Required work -
Leave out the lines before the one with "Teaching RSE"; output that line and all remaining lines of the records exactly.

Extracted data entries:
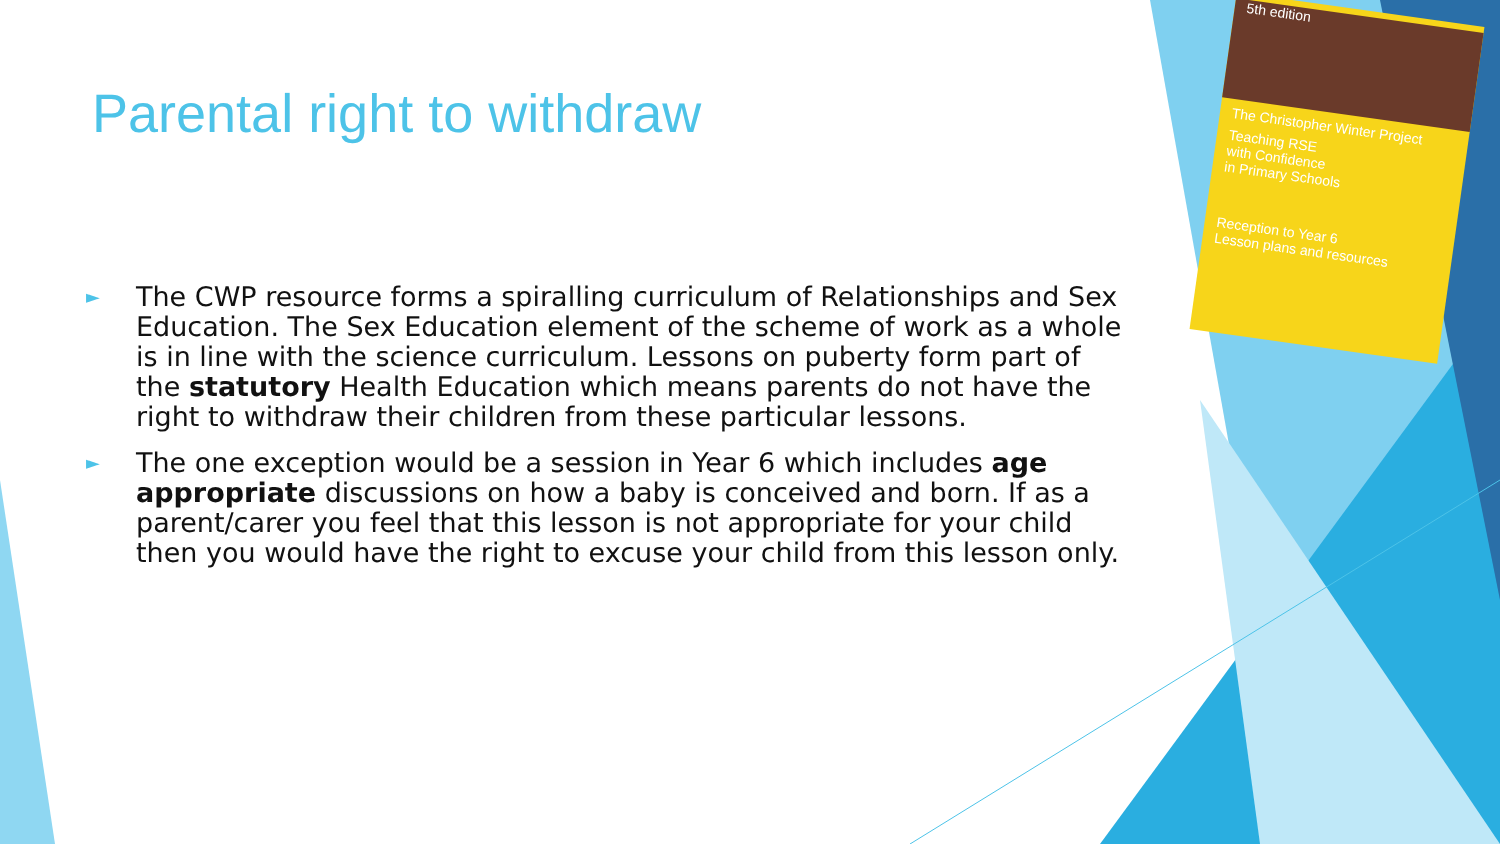Parental right to withdraw
► The CWP resource forms a spiralling curriculum of Relationships and Sex Education. The Sex Education element of the scheme of work as a whole is in line with the science curriculum. Lessons on puberty form part of the statutory Health Education which means parents do not have the right to withdraw their children from these particular lessons.
► The one exception would be a session in Year 6 which includes age appropriate discussions on how a baby is conceived and born. If as a parent/carer you feel that this lesson is not appropriate for your child then you would have the right to excuse your child from this lesson only.
5th edition
The Christopher Winter Project
Teaching RSE
with Confidence
in Primary Schools
Reception to Year 6
Lesson plans and resources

Result -
Teaching RSE
with Confidence
in Primary Schools
Reception to Year 6
Lesson plans and resources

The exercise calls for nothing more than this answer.